Back in April, we first wrote about using Category pages in WordPress. We did not, however, explain the difference between the Category and Tag features. On the surface, the function of “categories” and “tags” may seem very similar. And for the most part they actually are. After all, both features are used to organize blogs by grouping posts of a certain theme together. But where do the similarities end? Is there ever a time to use one without the other?
In the past, WordPress only provided categories to enable users to group posts under a certain theme. As time went by, they added the tags feature to enables bloggers and site owners more options for describing posts a bit more specifically.
How to Think About Categories vs. Tags
The simplest way to separate the category and tag features in WordPress is to think of them as a bit of a hierarchy. Categories are a bit more broad and can be thought of as major recurring themes. These are what the actual blog itself may be about. We recommend limiting your blog to 5 – 7 categories. Tags, on the other hand, are more specific. These can deal with more specific topics within the greater themes (categories). There’s really no limit to how many Tags a blog can use to group content effectively.
Learning by Example
For a more clear perspective, let’s create a fictional example.

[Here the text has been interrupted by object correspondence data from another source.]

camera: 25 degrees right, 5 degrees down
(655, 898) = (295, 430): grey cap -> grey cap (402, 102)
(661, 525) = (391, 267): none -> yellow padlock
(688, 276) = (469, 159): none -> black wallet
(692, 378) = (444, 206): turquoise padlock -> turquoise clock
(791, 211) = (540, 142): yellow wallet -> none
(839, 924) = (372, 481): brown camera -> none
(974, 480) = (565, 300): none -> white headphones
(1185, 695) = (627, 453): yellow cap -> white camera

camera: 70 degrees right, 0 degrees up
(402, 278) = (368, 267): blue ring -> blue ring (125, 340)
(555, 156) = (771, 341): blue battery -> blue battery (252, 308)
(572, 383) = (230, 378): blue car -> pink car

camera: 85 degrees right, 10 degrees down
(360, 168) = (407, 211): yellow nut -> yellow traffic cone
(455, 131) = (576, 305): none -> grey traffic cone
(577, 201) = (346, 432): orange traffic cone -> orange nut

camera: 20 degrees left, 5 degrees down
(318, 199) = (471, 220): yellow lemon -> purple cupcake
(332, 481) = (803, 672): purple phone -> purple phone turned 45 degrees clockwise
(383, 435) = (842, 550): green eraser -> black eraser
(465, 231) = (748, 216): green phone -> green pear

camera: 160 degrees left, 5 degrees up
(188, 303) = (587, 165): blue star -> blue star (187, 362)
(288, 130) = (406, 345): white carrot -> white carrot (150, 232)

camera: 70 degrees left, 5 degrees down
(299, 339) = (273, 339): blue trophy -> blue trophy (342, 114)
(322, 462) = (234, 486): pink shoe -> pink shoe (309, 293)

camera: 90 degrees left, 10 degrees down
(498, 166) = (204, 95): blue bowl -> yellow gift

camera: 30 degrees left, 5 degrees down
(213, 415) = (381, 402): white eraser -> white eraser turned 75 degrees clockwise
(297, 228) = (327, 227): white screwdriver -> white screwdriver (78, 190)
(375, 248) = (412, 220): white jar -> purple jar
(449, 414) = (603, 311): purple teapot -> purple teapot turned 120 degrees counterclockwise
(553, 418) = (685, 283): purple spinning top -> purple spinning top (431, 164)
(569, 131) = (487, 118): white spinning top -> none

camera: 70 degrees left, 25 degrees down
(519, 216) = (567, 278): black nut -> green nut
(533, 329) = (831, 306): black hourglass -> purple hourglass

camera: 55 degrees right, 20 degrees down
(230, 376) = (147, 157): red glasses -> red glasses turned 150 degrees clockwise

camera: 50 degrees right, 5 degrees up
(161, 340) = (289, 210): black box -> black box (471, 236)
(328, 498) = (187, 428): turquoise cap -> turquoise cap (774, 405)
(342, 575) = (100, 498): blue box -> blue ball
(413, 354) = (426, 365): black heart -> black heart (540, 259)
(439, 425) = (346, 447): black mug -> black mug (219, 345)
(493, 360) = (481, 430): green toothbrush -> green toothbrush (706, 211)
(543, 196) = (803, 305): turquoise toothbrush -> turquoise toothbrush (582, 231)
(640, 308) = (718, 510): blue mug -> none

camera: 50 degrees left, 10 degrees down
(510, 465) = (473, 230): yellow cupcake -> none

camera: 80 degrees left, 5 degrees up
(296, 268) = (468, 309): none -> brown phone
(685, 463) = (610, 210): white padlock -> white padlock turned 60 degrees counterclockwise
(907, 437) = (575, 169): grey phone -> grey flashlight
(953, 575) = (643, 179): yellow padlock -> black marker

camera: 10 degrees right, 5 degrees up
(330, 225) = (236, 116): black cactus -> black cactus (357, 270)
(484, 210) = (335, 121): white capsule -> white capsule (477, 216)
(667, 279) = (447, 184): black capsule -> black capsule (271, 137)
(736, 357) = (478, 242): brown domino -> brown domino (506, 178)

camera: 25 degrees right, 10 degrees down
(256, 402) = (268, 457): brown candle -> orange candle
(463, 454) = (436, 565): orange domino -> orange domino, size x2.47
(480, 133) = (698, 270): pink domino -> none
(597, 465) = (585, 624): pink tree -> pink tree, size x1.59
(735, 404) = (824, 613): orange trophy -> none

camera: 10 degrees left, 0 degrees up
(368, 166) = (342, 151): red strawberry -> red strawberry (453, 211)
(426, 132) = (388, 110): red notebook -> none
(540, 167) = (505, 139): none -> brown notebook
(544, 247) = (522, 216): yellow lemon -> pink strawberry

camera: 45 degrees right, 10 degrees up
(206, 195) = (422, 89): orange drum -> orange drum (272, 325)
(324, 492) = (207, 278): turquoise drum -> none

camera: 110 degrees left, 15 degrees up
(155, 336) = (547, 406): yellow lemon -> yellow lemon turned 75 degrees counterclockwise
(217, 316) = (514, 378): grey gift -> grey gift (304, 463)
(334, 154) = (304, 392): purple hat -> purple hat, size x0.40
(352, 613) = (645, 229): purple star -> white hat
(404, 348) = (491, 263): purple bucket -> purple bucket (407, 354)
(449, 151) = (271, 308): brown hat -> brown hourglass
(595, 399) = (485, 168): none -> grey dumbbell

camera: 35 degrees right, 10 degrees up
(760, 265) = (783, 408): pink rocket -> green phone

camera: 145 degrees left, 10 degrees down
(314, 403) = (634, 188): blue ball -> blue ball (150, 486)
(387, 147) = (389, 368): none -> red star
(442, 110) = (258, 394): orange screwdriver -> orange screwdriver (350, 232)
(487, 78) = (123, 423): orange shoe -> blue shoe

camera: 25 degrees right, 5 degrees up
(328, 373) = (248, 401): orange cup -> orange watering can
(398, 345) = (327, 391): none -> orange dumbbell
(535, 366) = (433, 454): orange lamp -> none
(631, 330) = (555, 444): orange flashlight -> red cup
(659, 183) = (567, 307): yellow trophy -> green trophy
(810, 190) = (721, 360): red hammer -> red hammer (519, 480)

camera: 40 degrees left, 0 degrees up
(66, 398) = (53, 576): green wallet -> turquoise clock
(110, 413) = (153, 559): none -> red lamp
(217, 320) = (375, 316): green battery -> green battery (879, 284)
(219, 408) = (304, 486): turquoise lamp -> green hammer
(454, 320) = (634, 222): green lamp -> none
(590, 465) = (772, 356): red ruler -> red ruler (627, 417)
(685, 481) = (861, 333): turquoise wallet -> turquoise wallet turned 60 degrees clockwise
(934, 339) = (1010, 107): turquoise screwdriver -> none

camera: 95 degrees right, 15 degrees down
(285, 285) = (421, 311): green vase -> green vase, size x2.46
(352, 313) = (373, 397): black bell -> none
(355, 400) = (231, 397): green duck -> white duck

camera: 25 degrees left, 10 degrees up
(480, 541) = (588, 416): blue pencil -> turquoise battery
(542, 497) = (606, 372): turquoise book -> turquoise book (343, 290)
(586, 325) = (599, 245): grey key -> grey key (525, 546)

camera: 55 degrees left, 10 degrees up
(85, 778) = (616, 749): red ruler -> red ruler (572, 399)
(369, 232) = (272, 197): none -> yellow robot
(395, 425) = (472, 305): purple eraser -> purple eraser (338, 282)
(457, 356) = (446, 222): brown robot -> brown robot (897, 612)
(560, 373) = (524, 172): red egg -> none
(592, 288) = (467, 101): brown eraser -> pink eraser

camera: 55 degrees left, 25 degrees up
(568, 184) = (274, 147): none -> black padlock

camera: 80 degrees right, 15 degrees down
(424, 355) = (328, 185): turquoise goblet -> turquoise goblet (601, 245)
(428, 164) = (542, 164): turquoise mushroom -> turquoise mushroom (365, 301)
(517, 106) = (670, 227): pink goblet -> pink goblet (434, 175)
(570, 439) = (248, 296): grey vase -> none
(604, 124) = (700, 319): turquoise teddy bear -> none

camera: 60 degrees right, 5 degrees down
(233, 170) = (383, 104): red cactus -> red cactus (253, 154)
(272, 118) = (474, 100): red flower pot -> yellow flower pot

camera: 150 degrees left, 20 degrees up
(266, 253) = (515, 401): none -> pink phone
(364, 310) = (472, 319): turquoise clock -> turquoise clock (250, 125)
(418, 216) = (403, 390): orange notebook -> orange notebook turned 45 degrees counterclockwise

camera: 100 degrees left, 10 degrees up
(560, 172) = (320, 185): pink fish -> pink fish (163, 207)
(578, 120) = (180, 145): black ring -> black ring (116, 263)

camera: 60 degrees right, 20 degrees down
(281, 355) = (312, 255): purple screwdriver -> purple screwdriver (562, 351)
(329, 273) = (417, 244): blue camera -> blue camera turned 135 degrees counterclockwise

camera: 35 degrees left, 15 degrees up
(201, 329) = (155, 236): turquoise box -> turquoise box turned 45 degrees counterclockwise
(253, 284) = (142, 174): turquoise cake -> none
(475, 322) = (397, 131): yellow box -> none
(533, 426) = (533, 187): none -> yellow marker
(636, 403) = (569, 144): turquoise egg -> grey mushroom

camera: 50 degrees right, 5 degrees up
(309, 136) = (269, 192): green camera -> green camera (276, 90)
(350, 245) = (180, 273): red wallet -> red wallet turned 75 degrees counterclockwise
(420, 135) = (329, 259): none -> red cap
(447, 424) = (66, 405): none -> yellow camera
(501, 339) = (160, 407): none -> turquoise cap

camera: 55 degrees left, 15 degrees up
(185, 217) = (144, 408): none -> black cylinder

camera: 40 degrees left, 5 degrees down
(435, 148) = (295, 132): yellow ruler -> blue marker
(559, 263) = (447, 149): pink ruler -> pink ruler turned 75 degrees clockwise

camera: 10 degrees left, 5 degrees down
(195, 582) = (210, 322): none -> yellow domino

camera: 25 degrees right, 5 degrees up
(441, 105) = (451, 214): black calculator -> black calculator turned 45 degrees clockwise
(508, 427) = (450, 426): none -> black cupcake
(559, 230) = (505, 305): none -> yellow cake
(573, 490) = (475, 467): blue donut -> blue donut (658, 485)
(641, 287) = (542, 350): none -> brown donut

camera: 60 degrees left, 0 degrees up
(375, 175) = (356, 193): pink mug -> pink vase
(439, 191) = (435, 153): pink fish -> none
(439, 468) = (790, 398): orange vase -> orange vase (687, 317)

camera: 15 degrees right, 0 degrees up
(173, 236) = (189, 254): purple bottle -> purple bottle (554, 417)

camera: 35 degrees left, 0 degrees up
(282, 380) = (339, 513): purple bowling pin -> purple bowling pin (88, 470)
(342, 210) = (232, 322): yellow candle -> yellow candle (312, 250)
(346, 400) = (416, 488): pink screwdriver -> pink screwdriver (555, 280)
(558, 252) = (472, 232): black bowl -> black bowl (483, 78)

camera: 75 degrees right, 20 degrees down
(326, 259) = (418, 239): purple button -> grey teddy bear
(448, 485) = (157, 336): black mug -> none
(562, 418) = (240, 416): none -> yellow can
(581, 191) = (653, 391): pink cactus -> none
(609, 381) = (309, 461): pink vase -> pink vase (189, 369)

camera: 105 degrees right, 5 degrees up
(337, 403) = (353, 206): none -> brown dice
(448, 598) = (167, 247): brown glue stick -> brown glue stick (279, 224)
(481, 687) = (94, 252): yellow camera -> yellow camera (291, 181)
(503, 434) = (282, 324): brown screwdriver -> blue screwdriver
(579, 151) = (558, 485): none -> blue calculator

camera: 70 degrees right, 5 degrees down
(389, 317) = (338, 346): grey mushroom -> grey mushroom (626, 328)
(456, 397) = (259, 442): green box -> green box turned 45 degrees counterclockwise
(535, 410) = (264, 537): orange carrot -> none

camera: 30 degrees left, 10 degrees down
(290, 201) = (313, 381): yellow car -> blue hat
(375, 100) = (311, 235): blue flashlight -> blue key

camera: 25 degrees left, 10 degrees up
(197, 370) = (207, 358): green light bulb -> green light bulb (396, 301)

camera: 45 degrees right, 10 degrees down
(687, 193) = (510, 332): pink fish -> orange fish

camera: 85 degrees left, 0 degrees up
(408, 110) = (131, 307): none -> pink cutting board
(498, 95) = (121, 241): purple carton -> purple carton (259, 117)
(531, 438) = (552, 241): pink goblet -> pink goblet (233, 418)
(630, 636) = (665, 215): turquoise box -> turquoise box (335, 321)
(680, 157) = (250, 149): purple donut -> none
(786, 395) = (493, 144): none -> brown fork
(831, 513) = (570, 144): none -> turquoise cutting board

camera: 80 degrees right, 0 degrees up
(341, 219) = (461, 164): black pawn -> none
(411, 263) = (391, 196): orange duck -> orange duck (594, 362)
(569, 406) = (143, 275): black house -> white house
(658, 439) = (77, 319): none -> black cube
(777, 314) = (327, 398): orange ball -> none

Imagine that someone owns a sports blog, covering all his/her favorite professional leagues. The blog will feature updates about major trades, conference standings, coaching changes and, of course, big games. Let’s say that this blog will be featuring a major NFL contest. How should the blog’s owner use Categories and Tags to group this post with others on the blog?
First, we’d recommend breaking out the Categories. Since this blog is segmented by professional league, some example categories may include “NBA”, “MLB” and “NFL”. Obviously, since an NFL game is being featured in this particular blog post, the author will choose the “NFL” category.
Now let’s talk about using tags.
Since tags are a lot more specific than categories, the blog’s owner may have tags created for things within each league. Things like team names, stadiums, superstar players or coaches and league conferences & divisions can all be used as tags. In this example, let’s say the game being featured is the Chicago Bears vs. the Green Bay Packers. Tags may include both team names, some of the major stars from either team, the stadium where the game is being held and the particular division that these two teams are in.
So for this particular blog post, the only category used may be “NFL”. Tags may include “Chicago Bears”, “Green Bay Packers”, “Soldier Field” or “Lambeau Field,” “NFC North” and “Aaron Rodgers”, just to name a few examples.
Using Categories and Tags in Your Own Blog
As you can see, getting started with Categories and Tags doesn’t have to be difficult. There’s a lot of value in organizing the content of your blog posts by theme to make it easier for readers to find information that interests them. There’s also the added bonus of using optimized “Category” and “Tag” pages to help with your page’s rankings in the search engines. Remember, even if you’ve never used these Categories and Tags before, it’s never too late to get started. Going back and adding them to your existing blog posts is just one way to help your site’s SEO by improving your existing content. What do you have to lose?